Hybrid train debuts in Japan

East Japan Railway has demonstrated an environmentally friendly fuel cell hybrid train it developed, powered by a storage battery and two 65KW fuel cells.


East Japan Railway (JR East) has demonstrated an environmentally friendly fuel cell hybrid train it developed, powered by a storage battery and two 65KW fuel cells.



The New Energy Train (NE Train) can run at a maximum speed of 100 kph and it can travel for 50 to 100km between hydrogen refuelling stops, discharging only water. Unlike conventional trains it does not require a constant supply of electricity from overhead wires as it can store the energy that is produced when it brakes.



The train will begin test runs on actual train tracks from next April, according to JR East.
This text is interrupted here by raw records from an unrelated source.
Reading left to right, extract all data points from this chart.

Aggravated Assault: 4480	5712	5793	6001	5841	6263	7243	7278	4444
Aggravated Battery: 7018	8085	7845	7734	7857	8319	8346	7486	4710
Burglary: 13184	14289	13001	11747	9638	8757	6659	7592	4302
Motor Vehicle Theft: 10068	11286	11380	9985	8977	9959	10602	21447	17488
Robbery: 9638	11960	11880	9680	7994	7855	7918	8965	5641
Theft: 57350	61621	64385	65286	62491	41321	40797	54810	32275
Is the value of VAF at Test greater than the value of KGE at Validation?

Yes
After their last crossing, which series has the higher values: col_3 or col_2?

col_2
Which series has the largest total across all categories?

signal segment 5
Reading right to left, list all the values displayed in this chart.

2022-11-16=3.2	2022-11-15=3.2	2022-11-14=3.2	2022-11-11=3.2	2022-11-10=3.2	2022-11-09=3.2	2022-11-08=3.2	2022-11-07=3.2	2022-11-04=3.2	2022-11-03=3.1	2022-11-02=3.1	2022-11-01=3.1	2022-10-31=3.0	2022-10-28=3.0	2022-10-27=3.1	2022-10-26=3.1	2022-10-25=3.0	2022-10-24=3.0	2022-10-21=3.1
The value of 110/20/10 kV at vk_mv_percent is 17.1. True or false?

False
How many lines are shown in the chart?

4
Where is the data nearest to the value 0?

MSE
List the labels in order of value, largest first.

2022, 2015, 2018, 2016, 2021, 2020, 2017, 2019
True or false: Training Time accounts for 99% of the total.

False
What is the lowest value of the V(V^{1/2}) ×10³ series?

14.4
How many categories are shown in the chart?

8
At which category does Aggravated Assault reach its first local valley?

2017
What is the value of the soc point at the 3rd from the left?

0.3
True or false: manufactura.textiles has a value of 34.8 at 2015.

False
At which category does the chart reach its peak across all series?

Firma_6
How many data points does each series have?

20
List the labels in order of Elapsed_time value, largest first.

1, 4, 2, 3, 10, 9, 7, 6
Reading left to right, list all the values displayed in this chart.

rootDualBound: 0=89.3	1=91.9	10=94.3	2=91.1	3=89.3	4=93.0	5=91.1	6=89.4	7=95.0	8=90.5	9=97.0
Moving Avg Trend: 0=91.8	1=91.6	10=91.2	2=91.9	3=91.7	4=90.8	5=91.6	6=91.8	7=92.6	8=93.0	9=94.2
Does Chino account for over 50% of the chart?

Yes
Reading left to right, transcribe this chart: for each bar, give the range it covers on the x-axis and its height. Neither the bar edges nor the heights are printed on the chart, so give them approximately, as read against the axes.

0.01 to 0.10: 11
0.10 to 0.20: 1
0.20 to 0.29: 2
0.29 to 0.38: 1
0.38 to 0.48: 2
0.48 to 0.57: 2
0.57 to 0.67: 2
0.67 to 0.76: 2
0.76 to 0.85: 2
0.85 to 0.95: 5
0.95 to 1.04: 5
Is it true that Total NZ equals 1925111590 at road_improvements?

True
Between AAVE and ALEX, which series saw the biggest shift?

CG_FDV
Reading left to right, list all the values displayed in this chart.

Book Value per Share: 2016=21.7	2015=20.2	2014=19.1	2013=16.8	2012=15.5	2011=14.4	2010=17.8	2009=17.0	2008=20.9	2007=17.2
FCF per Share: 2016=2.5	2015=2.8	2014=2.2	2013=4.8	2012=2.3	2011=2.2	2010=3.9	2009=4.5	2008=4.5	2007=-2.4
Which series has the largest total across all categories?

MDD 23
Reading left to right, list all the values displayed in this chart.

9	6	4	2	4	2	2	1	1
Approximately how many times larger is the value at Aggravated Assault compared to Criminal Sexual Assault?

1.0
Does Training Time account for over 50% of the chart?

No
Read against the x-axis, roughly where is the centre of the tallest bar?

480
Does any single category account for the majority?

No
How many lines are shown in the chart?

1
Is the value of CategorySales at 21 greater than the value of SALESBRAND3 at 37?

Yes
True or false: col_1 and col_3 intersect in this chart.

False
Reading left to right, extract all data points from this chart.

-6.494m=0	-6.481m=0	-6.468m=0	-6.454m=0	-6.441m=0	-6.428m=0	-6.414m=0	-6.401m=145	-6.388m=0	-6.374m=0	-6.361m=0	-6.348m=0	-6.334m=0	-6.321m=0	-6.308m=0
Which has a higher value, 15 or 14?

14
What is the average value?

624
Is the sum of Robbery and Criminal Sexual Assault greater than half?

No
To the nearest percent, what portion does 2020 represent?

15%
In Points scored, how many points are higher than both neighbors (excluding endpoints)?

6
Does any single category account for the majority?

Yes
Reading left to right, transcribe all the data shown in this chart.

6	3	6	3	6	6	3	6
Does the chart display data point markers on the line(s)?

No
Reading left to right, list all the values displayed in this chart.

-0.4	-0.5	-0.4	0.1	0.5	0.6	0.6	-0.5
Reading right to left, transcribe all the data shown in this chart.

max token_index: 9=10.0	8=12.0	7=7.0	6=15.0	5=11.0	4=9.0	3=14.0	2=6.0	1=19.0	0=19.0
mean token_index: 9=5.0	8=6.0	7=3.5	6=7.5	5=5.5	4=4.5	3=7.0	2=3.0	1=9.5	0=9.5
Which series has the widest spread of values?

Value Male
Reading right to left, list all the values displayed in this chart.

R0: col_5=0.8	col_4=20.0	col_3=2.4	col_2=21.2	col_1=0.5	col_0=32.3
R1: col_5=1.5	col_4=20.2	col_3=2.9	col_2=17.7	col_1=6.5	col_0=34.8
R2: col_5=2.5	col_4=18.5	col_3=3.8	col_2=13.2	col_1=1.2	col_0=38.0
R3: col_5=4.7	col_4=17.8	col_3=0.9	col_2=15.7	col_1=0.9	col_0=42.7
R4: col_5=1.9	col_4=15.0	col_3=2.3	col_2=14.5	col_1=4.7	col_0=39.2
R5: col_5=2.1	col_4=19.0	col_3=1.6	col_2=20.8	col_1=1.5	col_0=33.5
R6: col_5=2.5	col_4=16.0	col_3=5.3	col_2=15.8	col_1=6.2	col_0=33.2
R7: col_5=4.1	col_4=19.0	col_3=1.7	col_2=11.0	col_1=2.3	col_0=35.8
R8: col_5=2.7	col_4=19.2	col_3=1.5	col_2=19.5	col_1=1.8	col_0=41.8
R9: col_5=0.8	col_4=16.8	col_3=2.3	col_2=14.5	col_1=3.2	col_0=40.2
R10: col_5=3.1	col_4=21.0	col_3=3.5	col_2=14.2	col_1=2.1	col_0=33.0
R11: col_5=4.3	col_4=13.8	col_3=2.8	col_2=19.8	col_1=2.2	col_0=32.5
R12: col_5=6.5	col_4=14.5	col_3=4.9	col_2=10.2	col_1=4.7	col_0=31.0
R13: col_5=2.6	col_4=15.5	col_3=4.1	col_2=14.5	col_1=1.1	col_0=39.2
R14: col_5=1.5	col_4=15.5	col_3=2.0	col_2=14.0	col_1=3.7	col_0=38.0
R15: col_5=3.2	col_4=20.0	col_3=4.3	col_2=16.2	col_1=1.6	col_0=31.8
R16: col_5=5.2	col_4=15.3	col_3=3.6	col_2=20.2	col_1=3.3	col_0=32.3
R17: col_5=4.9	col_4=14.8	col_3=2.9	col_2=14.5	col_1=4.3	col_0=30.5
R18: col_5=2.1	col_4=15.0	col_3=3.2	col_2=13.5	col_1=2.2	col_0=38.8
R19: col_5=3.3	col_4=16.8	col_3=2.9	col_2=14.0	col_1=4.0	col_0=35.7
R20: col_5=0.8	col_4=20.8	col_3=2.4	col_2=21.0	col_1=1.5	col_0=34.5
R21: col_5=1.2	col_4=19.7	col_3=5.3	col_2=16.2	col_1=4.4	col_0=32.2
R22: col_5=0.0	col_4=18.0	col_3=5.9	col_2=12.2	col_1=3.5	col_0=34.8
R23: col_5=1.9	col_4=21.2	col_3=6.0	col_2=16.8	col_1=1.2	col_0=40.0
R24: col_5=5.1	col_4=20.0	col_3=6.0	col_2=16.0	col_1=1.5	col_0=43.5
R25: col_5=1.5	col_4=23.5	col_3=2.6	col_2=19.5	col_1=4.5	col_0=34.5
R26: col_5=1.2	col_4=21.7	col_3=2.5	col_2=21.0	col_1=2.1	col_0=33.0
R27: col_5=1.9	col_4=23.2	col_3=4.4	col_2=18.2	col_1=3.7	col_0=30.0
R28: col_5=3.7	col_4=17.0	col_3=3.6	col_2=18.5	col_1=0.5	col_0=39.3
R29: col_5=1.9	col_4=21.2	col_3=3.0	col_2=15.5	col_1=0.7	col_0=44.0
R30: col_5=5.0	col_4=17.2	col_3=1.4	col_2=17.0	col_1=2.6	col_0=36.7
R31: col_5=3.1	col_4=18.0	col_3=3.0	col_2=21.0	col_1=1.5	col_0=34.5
The Railway Technical Research Institute, the JR group’s Tokyo-based research body, has been developing a fuel battery train, but this is the first to use both fuel cells and storage batteries.



Minoru Ogasawara, head of JR East’s centre for railway systems development, said, ‘There still are many issues to overcome, such as the cost and the distance it can travel, but it will improve the (city) view as it requires no overhead wires. We hope to make it a commuting train 10 or 20 years from now.’



JR East estimates the NE Train will consume about 20 per cent less energy than traditional trains. The company has cut overall energy consumption by 13 per cent since 1990, despite rising traffic volumes.



The new trains could be used in remote areas where there are no overhead power lines, replacing older battery-driven trains or those running solely on diesel.